As the Federal Reserve slowly normalizes it balance sheet, including reducing reserve balances, policymakers are watching closely for possible effects on large bank liquidity, Fed Vice Chairman for Supervision Randal Quarles said on Friday. Quarles noted that it is uncertain how banks’ demand for high-quality liquid assets — as required under the Liquidity Coverage Ratio — might affect banks’ demand for reserve balances.

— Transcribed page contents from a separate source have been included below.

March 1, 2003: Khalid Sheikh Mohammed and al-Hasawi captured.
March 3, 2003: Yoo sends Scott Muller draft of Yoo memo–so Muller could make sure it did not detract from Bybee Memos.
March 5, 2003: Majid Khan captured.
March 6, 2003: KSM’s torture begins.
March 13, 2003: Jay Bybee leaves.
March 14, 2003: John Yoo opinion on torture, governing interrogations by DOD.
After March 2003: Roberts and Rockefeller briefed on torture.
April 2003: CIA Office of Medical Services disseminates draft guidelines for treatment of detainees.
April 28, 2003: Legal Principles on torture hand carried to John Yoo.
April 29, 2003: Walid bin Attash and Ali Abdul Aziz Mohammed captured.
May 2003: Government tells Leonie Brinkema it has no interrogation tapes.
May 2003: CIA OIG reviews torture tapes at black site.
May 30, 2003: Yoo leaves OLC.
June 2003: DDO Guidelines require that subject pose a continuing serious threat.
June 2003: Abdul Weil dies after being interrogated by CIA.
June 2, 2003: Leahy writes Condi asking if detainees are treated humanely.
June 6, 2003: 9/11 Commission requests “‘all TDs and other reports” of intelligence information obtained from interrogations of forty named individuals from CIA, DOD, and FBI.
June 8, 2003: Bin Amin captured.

Specifically, Quarles emphasized that the Fed will be carefully watching what other HQLA-eligible assets banks will substitute as reserve balances decline, as well as the volume and composition of deposits. “Overall, policymakers will be monitoring to make sure that the level of reserves the Fed supplies to the banking sector, which influences the composition of assets and liabilities on banks’ balance sheets as well as market interest rates, provides the desired stance of monetary policy to achieve the [Federal Open Market Committee]’s dual mandate of maximum employment and stable prices,” he said.
Quarles cited recent research by Fed staff showing “a significant degree of heterogeneity” in how banks comply with the LCR. “There likely is no single ‘representative bank’ behavioral model that can capture all we might want to know about banks’ demand for central bank reserve balances,” he noted, emphasizing the importance of careful monitoring.